Sou, eu sou um homem público e você também, que escreve, tem que dizer quem é você. Você tem que dizer quem financia sua revista, né? Tem uma empresa, que é seu patrocinador (Nota da redação: Crusoé não tem patrocinadores e, como é sabido, não aceita publicidade de qualquer espécie de órgãos públicos ou empresas estatais. A revista tem como fonte de receita a venda de assinaturas). Acho que… Desculpa, eu sou um homem público, decido com clareza e com transparência. Agora, minhas amizades de 30 anos, 40 anos, não acabaram e não vão acabar porque eu sou um homem público. Pelo contrário. Eu sou um homem público decente, sei o que faço e por isso eu faço abertamente, não escondo nada. Tá bom?

O sr. não vê problema, então?
Nenhum, nenhum. Com quantos jornalistas eu já almocei? E têm causas aqui no STJ, sendo processados por dano moral. E vocês nunca falaram isso? Eu não sei se você… Você não tem nenhuma não, aqui?

Eu não.
Ah, ainda não, né? Ainda não. Então, meu amigo…

Isso é uma ameaça, ministro?
Não, que ameaça, estou dizendo “ainda não”, porque do jeito que você vai você pode… né… você pode… Então vamos fazer o seguinte? Respeita a minha intimidade e eu respeito a sua liberdade de exercer sua profissão. Então não transforme sua revista num antrinho de fofoca, não, porque eu sou um homem sério, tenho família, tenho dignidade, e não tenho que dar satisfação com quem eu almoço ou janto. Eu tenho que dar satisfação pelos meus atos públicos, meus atos públicos são muito transparentes. Tá certo?

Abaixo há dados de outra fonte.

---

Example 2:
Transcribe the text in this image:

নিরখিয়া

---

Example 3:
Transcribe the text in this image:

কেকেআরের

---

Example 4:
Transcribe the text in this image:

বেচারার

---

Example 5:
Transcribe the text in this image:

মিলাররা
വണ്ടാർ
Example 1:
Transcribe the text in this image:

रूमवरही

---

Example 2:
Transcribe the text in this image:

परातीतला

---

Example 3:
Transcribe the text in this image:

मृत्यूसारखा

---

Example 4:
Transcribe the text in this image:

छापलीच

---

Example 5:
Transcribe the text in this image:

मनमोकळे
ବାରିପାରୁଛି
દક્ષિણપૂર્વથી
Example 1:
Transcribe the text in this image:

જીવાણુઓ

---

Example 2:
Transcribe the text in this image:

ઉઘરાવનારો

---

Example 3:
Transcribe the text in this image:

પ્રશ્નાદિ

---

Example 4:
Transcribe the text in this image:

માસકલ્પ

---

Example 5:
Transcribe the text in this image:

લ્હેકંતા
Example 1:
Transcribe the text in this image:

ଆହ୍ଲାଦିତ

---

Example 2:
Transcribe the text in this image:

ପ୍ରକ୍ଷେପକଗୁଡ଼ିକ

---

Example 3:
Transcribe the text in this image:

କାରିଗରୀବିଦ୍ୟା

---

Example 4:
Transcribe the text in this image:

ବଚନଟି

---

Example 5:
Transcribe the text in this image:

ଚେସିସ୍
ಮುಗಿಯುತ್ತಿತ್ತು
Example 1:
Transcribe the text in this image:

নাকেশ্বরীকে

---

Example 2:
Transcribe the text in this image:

Adriano Machado/CrusoéAdriano Machado/CrusoéA mansão do jantar ocupa dois terrenos, à beira do Lago Paranoá
Há duas semanas, Crusoé mostrou o animado feriadão de Finados de alguns ministros do STF e STJ em Nova York, com hotel de luxo, carros oficiais do Itamaraty a serviços dos ministros e um jantar exclusivo bancado por um dos mais renomados advogados tributaristas brasileiros, Arnoldo Wald. A comitiva, que contava com o presidente do Supremo, Dias Toffoli, tinha duas dúzias de pessoas. A excursão foi organizada pela Fundação Getúlio Vargas.

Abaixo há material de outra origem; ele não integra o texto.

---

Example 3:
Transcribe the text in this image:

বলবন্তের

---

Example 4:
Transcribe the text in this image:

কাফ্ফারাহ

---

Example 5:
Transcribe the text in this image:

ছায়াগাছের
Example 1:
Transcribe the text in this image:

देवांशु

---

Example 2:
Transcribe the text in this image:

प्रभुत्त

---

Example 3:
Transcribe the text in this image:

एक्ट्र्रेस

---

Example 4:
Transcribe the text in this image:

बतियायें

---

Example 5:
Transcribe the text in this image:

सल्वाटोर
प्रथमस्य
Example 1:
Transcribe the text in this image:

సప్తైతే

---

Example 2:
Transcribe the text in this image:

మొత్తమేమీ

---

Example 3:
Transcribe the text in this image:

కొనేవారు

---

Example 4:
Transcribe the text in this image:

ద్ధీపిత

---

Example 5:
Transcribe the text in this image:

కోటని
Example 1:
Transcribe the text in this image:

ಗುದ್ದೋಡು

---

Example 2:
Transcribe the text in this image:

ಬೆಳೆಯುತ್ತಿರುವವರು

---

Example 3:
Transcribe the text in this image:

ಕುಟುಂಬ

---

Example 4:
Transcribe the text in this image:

Anfitrião do evento desta quarta-feira em Brasília, em 2011 o advogado Rosas foi o convidado de um programa da TV Justiça. A ideia era que ele abrisse as portas de sua biblioteca para dar recomendações de livros jurídicos. Ele fez uma simbólica. Retirou da estante “Eles, Os Juízes, Vistos Por Um Advogado”, do jurista italiano Piero Calamandrei. E se empolgou ao descrever a obra. “É um relacionamento muito importante entre o juiz e o advogado. O juiz não pode ficar lá encastelado, separado, e o advogado, do lado cá, também separado. Porque no meio disso tudo existem as partes, os interesses, o direito, a justiça”, disse. “Sem haver essa interação não há possibilidade de se chegar a um bom final, qual seja, de uma justiça, com uma boa aplicação do direito”, emendou. Por vezes, a interação se dá entre taças de champagne.